Laplace-Type Semi-Invariants for a System of Two Linear Hyperbolic Equations by Complex Methods

In 1773 Laplace obtained two fundamental semi-invariants, called Laplace invariants, for scalar linear hyperbolic partial differential equations (PDEs) in two independent variables. He utilized this in his integration theory for such equations. Recently, Tsaousi and Sophocleous studied semi-invariants for systems of two linear hyperbolic PDEs in two independent variables. Separately, by splitting a complex scalar ordinary differential equation (ODE) into its real and imaginary parts PDEs for two functions of two variables were obtained and their symmetry structure studied. In this work we revisit semi-invariants under equivalence transformations of the dependent variables for systems of two linear hyperbolic PDEs in two independent variables when such systems correspond to scalar complex linear hyperbolic equations in two independent variables, using the above-mentioned splitting procedure.

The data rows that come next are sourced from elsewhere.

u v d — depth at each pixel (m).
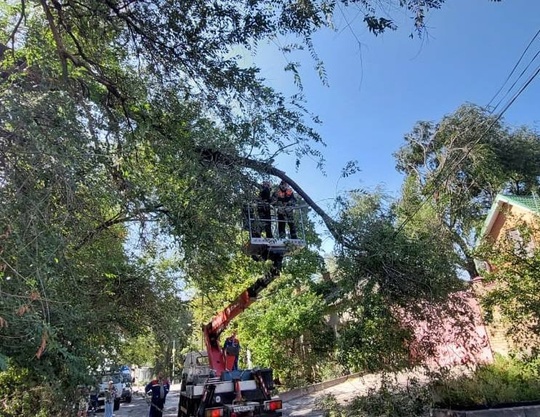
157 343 10.48
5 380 4.80
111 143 4.86
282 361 16.16
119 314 8.38
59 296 3.94
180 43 5.34
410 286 7.28
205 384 9.79
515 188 20.98
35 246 3.00
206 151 5.54
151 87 5.59
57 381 4.73
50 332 3.12
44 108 3.47
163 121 5.47
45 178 3.24
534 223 8.41
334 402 9.96
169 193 5.31
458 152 19.86
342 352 8.33
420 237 7.95
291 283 12.72
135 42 5.45
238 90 5.47
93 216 4.10
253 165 5.72
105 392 11.09
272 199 6.27
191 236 5.46
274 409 9.55
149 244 6.91
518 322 7.89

The semi-invariants under linear changes of the dependent variables deduced for this class of hyperbolic linear systems correspond to the complex semi-invariants of the complex scalar linear ( 1 + 1 ) hyperbolic equation. We show that the adjoint factorization corresponds precisely to the complex splitting . We also study the reductions and the inverse problem when such systems of two linear hyperbolic PDEs arise from a linear complex hyperbolic PDE. Examples are given to show the application of this approach.